Participar neste debate divulgando seletivamente resultados de um estudo sociológico que sugere um impacto negativo da homoparentalidade e apresentando-o como a única verdade sobre esta matéria é grave. Principalmente, quando o próprio autor deste estudos já reconheceu publicamente que o mesmo nada diz sobre os efeitos da orientação homossexual das mães e pais no bem-estar dos seus filhos. Este tipo de argumentação não põe obviamente em causa as dezenas de estudos, sufragados pela comunidade científica, que estão na base do consenso alargado acerca da ausência de impacto negativo da orientação sexual das mães e dos pais no desenvolvimento dos seus filhos.

Um segundo exemplo prende-se com a acusação de que as investigações com famílias homoparentais padecem de limitações e que, nesta medida, os seus resultados não são credíveis. A título de exemplo, um dos pretensos limites apontados aos estudos com famílias homoparentais relaciona-se com o tamanho reduzido das amostras estudadas. Um estudo com “apenas” trinta ou quarenta pessoas não seria idóneo porque não é representativo. Confunde-se representatividade com rigor e vai-se até mais longe, considerando-se que o conhecimento científico das experiências de algumas dezenas de pessoas sujeitas a discriminação não é merecedor de atenção.

Ora, um dos motivos para a invisibilidade das famílias homoparentais e para o difícil acesso às mesmas é, precisamente, o preconceito fomentado por este tipo de argumentação. Exigir amostras representativas de uma população minoritária e discriminada enquanto se contribui ativamente para a discriminação é, no mínimo, perverso. Mais ainda, salientar apenas as limitações dos estudos que se debruçaram sobre a homoparentalidade, como se se estivesse a desmascarar uma fraude, é uma manobra retórica. Qualquer licenciado em ciências exatas ou sociais e humanas sabe que a última secção de um artigo científico se chama habitualmente ‘limitações e direções futuras’.
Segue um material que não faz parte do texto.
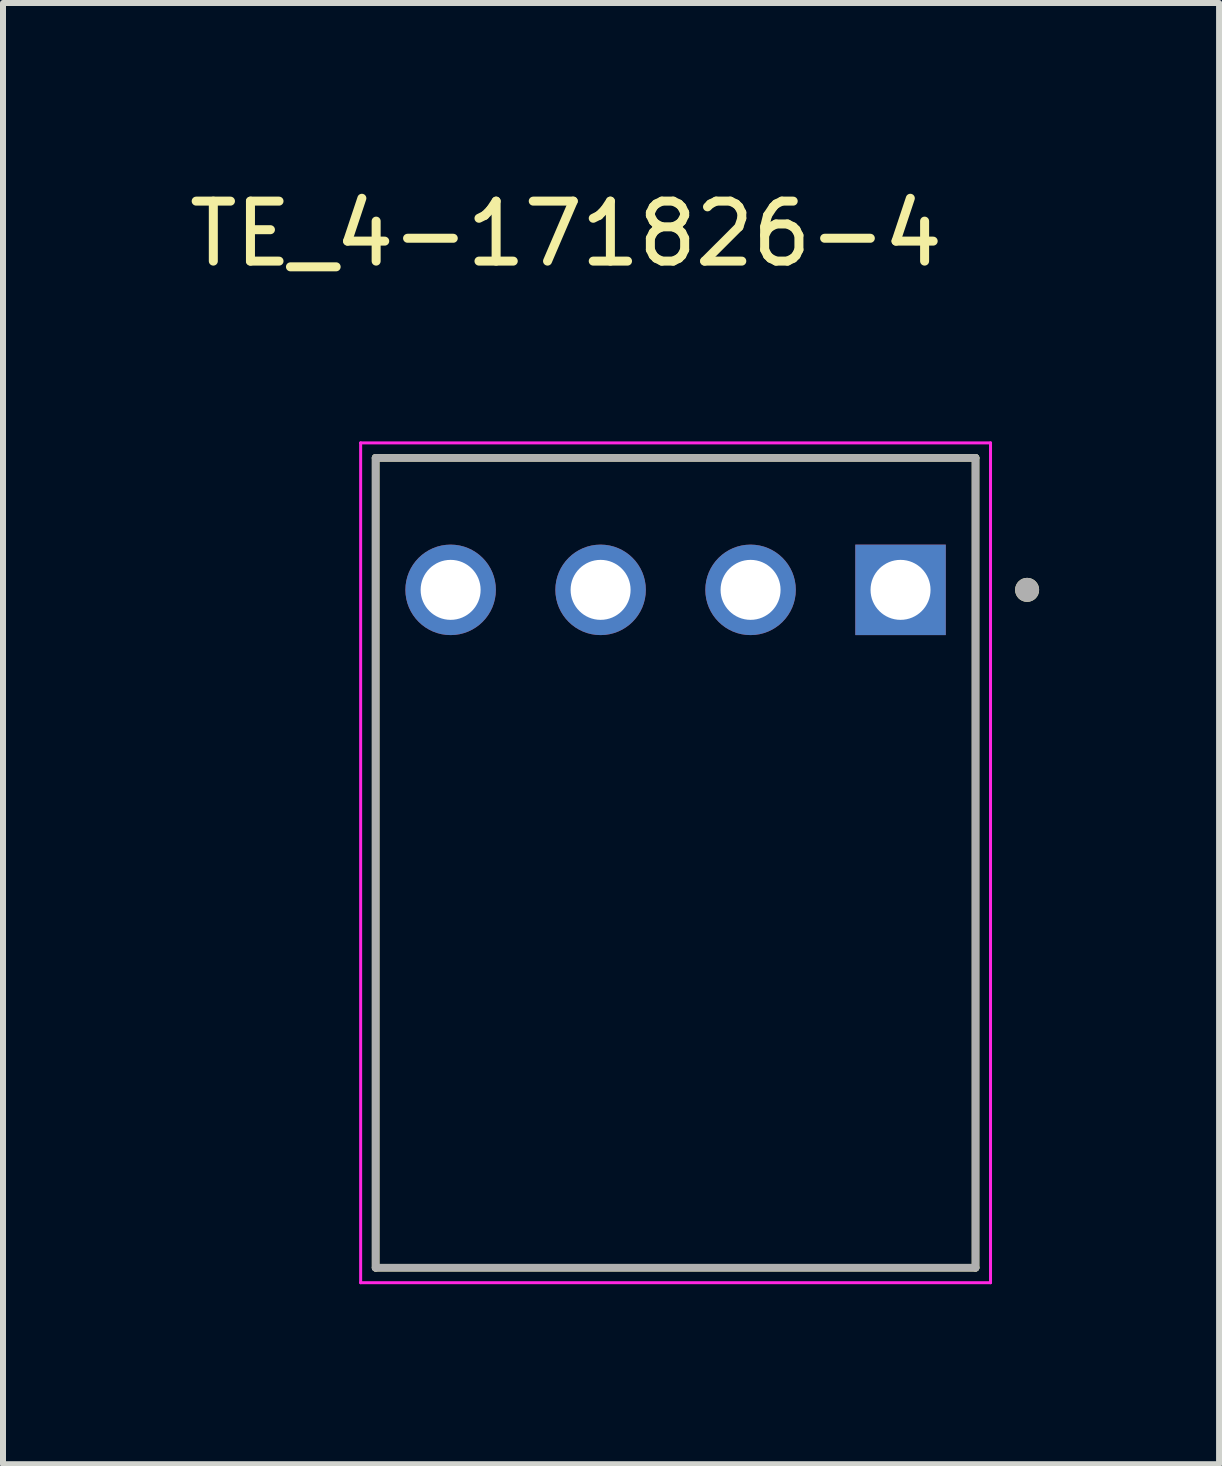
<source format=kicad_pcb>
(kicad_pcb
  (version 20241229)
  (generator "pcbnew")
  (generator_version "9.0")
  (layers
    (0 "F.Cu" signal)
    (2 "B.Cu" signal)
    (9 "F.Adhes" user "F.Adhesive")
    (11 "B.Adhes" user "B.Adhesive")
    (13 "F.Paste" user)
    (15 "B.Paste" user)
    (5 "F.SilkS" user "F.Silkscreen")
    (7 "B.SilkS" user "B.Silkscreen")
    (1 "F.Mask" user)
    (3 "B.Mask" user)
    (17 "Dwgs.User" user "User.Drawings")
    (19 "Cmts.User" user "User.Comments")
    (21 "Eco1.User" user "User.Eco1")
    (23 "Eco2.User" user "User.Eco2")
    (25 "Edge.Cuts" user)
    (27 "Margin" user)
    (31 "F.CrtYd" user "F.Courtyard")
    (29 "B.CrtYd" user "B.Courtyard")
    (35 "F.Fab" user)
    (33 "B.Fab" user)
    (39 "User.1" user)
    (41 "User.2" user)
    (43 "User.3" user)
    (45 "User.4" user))
  (footprint "TE_4-171826-4"
    (layer "F.Cu")
    (at 8.212 11.333)
    (property "Reference" "TE_4-171826-4" (at -1.825 -10.485 0) (layer "F.SilkS") (effects (font (size 1 1) (thickness 0.15))))
    (attr through_hole)
    (fp_line (start -5 6.75) (end -5 -6.75) (stroke (width 0.127) (type solid)) (layer "F.SilkS"))
    (fp_line (start 5 -6.75) (end -5 -6.75) (stroke (width 0.127) (type solid)) (layer "F.SilkS"))
    (fp_line (start 5 -6.75) (end 5 6.75) (stroke (width 0.127) (type solid)) (layer "F.SilkS"))
    (fp_line (start 5 6.75) (end -5 6.75) (stroke (width 0.127) (type solid)) (layer "F.SilkS"))
    (fp_circle (center 5.86 -4.55) (end 5.96 -4.55) (stroke (width 0.2) (type solid)) (fill no) (layer "F.SilkS"))
    (fp_line (start -5.25 -7) (end 5.25 -7) (stroke (width 0.05) (type solid)) (layer "F.CrtYd"))
    (fp_line (start -5.25 7) (end -5.25 -7) (stroke (width 0.05) (type solid)) (layer "F.CrtYd"))
    (fp_line (start 5.25 -7) (end 5.25 7) (stroke (width 0.05) (type solid)) (layer "F.CrtYd"))
    (fp_line (start 5.25 7) (end -5.25 7) (stroke (width 0.05) (type solid)) (layer "F.CrtYd"))
    (fp_line (start -5 -6.75) (end 5 -6.75) (stroke (width 0.127) (type solid)) (layer "F.Fab"))
    (fp_line (start -5 6.75) (end -5 -6.75) (stroke (width 0.127) (type solid)) (layer "F.Fab"))
    (fp_line (start 5 -6.75) (end 5 6.75) (stroke (width 0.127) (type solid)) (layer "F.Fab"))
    (fp_line (start 5 6.75) (end -5 6.75) (stroke (width 0.127) (type solid)) (layer "F.Fab"))
    (fp_circle (center 5.86 -4.55) (end 5.96 -4.55) (stroke (width 0.2) (type solid)) (fill no) (layer "F.Fab"))
    (pad "1" thru_hole rect (at 3.75 -4.55) (size 1.508 1.508) (drill 1) (layers "*.Cu" "*.Mask"))
    (pad "2" thru_hole circle (at 1.25 -4.55) (size 1.508 1.508) (drill 1) (layers "*.Cu" "*.Mask"))
    (pad "3" thru_hole circle (at -1.25 -4.55) (size 1.508 1.508) (drill 1) (layers "*.Cu" "*.Mask"))
    (pad "4" thru_hole circle (at -3.75 -4.55) (size 1.508 1.508) (drill 1) (layers "*.Cu" "*.Mask")))
  (gr_rect
    (start -3 -3)
    (end 17.272 21.358)
    (stroke (width 0.1) (type default))
    (fill no)
    (layer "Edge.Cuts")))
</source>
O reconhecimento das suas próprias limitações é a marca da ciência e, por isso, uma das partes mais importante de um estudo científico. É expectável que esta ética possa causar estranheza a quem não está familiarizado com a investigação. O consenso científico baseia-se na convergência dos resultados de estudos que assumem as suas limitações. Inverter esta lógica, apontando um dedo inquisitório às limitações de um estudo ad-hoc é perverter a lógica da ciência em favor de um discurso demagógico.

É compreensível que o cidadão comum não conheça os trâmites processuais da ciência tornando-se, assim, presa fácil dos argumentos acima exemplificados. Não é compreensível que estes argumentos emanem de pessoas que, pela sua formação científica, teriam obrigação de os conhecer. Se aos primeiros é com prazer e sentido de dever que o explico, aos segundos é com constrangimento.